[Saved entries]
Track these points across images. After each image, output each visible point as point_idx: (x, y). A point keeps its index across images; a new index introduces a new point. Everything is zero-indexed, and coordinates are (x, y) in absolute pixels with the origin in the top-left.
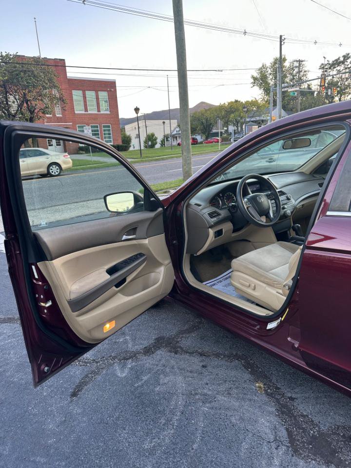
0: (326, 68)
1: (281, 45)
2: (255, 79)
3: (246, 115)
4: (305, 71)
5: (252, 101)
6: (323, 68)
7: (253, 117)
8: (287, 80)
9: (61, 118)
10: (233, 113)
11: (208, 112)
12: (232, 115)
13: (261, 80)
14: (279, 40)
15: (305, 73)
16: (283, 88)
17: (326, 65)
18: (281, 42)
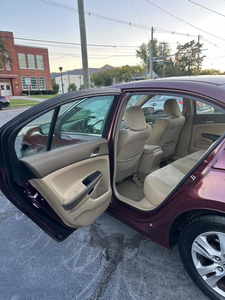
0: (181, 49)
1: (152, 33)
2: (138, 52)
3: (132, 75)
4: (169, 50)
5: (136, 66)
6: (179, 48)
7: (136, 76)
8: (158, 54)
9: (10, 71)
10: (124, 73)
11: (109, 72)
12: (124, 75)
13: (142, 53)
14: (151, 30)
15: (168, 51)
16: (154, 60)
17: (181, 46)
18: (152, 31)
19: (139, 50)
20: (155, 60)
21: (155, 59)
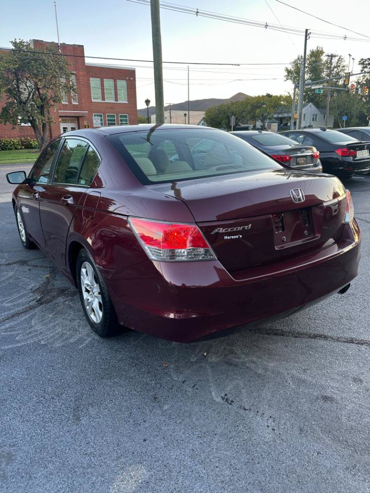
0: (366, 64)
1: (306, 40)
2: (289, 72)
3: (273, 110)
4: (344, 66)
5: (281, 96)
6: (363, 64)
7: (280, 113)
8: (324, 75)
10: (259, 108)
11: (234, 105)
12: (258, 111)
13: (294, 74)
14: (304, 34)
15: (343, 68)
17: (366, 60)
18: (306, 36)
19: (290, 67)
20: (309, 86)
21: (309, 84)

* * *

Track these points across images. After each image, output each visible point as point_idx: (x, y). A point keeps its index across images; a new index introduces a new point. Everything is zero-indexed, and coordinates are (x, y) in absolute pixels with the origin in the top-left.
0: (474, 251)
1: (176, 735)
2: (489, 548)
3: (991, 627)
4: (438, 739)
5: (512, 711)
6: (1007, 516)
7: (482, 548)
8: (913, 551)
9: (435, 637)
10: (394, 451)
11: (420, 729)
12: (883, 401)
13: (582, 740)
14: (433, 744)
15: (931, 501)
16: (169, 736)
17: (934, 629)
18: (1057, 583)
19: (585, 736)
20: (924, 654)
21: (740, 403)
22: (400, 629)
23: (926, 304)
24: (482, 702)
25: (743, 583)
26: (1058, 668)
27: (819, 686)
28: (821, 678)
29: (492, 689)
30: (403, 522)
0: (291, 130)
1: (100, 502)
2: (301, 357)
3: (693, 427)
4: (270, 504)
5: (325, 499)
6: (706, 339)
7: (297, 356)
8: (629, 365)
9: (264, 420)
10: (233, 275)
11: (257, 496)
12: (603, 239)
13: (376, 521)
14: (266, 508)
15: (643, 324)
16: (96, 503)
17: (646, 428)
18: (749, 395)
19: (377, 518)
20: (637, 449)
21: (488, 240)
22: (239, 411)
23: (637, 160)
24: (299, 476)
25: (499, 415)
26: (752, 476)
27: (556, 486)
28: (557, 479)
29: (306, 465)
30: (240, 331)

--

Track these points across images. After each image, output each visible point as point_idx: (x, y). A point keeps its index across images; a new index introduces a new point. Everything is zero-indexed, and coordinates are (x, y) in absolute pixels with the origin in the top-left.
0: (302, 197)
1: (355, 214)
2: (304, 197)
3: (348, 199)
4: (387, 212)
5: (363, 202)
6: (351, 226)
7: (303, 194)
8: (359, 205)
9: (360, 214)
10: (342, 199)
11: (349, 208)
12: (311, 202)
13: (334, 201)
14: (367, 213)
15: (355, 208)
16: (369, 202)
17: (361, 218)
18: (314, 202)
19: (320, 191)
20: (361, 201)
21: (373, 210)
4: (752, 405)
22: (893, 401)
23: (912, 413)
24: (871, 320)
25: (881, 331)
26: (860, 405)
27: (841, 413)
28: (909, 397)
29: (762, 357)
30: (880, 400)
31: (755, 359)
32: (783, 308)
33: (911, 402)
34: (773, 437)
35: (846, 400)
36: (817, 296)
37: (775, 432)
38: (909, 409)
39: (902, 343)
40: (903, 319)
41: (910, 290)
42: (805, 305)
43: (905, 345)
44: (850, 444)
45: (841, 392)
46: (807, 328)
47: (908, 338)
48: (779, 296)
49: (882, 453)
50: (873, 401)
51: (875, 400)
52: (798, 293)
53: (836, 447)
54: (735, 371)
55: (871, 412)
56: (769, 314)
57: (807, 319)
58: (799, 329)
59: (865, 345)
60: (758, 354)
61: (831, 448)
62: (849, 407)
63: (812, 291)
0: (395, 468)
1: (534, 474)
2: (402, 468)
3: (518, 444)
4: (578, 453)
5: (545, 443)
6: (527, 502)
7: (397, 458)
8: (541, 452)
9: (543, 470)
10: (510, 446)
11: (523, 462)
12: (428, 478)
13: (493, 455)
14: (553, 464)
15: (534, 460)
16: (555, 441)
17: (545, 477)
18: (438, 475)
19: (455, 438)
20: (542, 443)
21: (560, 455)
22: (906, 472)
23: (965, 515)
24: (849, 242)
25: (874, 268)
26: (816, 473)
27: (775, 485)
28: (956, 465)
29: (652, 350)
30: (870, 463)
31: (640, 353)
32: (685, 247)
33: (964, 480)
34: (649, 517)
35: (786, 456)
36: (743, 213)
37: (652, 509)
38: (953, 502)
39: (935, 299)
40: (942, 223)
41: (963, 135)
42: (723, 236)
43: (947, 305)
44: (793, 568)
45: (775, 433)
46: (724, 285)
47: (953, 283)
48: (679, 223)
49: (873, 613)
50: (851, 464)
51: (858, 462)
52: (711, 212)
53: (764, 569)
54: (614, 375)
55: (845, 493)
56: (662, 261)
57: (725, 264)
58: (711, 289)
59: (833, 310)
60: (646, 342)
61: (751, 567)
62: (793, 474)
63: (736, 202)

■ What the task asks ■
All that should be written out is the stretch of lines above between the one holding "56: (769, 314)" and the one holding "62: (849, 407)", inclusive, exactly as given.

■ Solution ■
56: (769, 314)
57: (807, 319)
58: (799, 329)
59: (865, 345)
60: (758, 354)
61: (831, 448)
62: (849, 407)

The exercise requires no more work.